* **Exercise passage**:
5.2.1 Arrangements - GCEALevelMaths9709

In this topic we will learn how to

solve problems about arrangements of objects in a line, including those involving
repetition
restriction

If objects are arranged in a line, we can determine the total number of different possible arrangements. We could do it manually by considering all possible arrangements but that would be tedious. So instead we will use $n!$ , which is read as ‘ $n$ factorial’, where $n$ represents the number of objects to be arranged.

Considering that there are no repetitions or restrictions, if we have $5$ objects arranged in a line, then the total number of different arrangements possible would be $5!$ . We can simplify this using a calculator. Therefore our final answer would be,
$5! = 120$ In a case where there are repetitions we would have to cater for those repetitions.
Let’s look at an example.

* **Problems and tasks**:
1. According to the arrangements passage, how many different arrangements are possible for 5 objects in a line when there are no repetitions or restrictions?
2. Pick up the arrangements passage after its final sentence and write the next part.

* **Collected data**:
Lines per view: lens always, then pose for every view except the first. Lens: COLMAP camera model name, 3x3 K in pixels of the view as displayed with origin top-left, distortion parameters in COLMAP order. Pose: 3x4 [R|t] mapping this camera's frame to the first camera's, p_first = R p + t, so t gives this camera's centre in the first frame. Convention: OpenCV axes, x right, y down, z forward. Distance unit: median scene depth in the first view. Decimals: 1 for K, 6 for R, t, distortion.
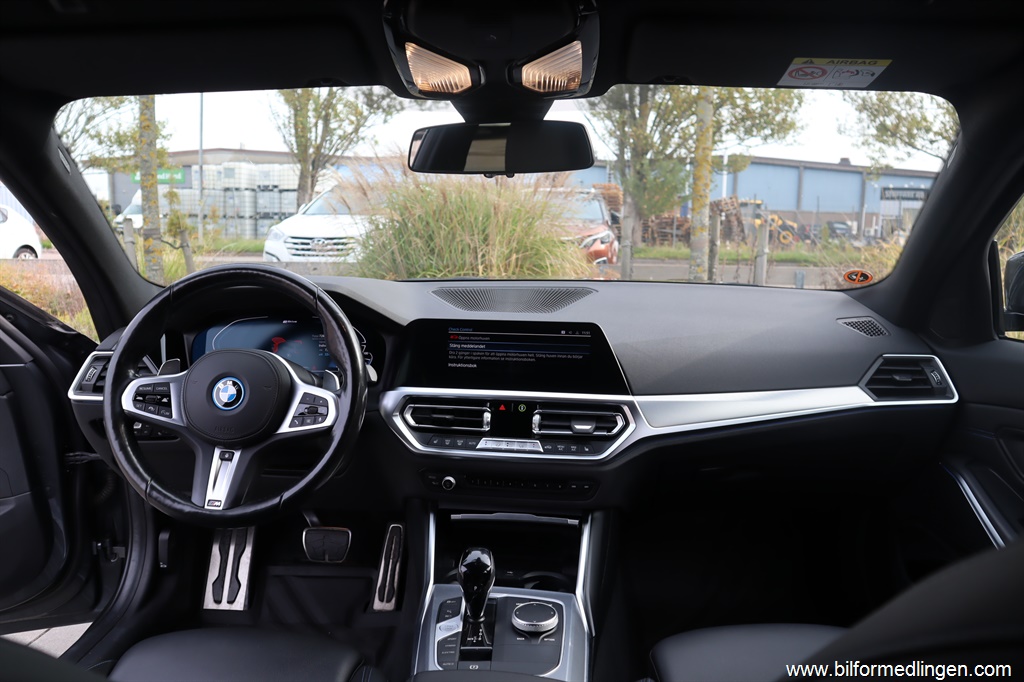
lens RADIAL K [[801.8, 0, 512.0], [0, 801.8, 341.0], [0, 0, 1]] dist [-0.081490, -0.000951]
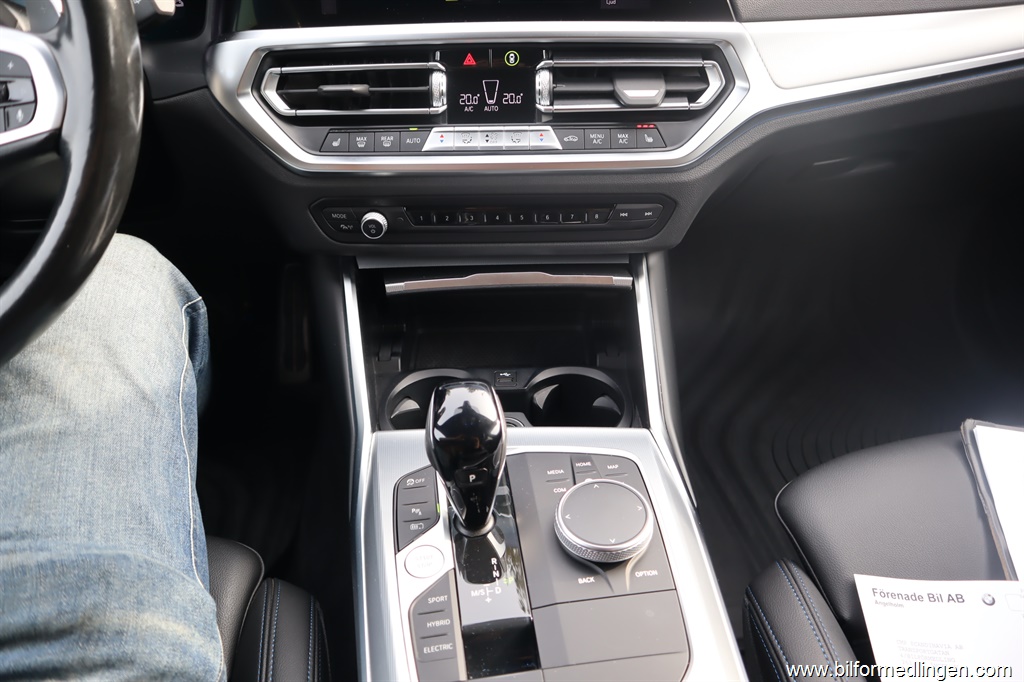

* **Expected responses**:
1. 120 arrangements, since $5! = 120$.

2.
Example 1
Find the total number of different arrangements of the $8$ letters in the word
$\textmd{N\textcolor{#2192ff}{EE}DL\textcolor{#2192ff}{E}\textcolor{#0f0}{SS}}$ Using the idea above, our answer would be,
$8!$ However, since the letters, E, and S are repeated, we have to divide by the factorial of the number of times the letter appears. For example, if the letter appears twice, divide by $2!$ , if the letter appears thrice, divide by $3!$ , etc,
$\frac{8!}{\textcolor{#2192ff}{3!} \times \textcolor{#0f0}{2!}}$ If you punch that into the calculator, you get,
$3\ 360$ Therefore, the final answer would be,
$3\ 360$

In some cases, the question will give you certain restrictions. We will look at how to deal with restrictions in the questions below.

Let’s look at some past paper questions.

1. (a) Find the total number of different arrangements of the $11$ letters in the word CATERPILLAR. (9709/52/F/M/21 number 6)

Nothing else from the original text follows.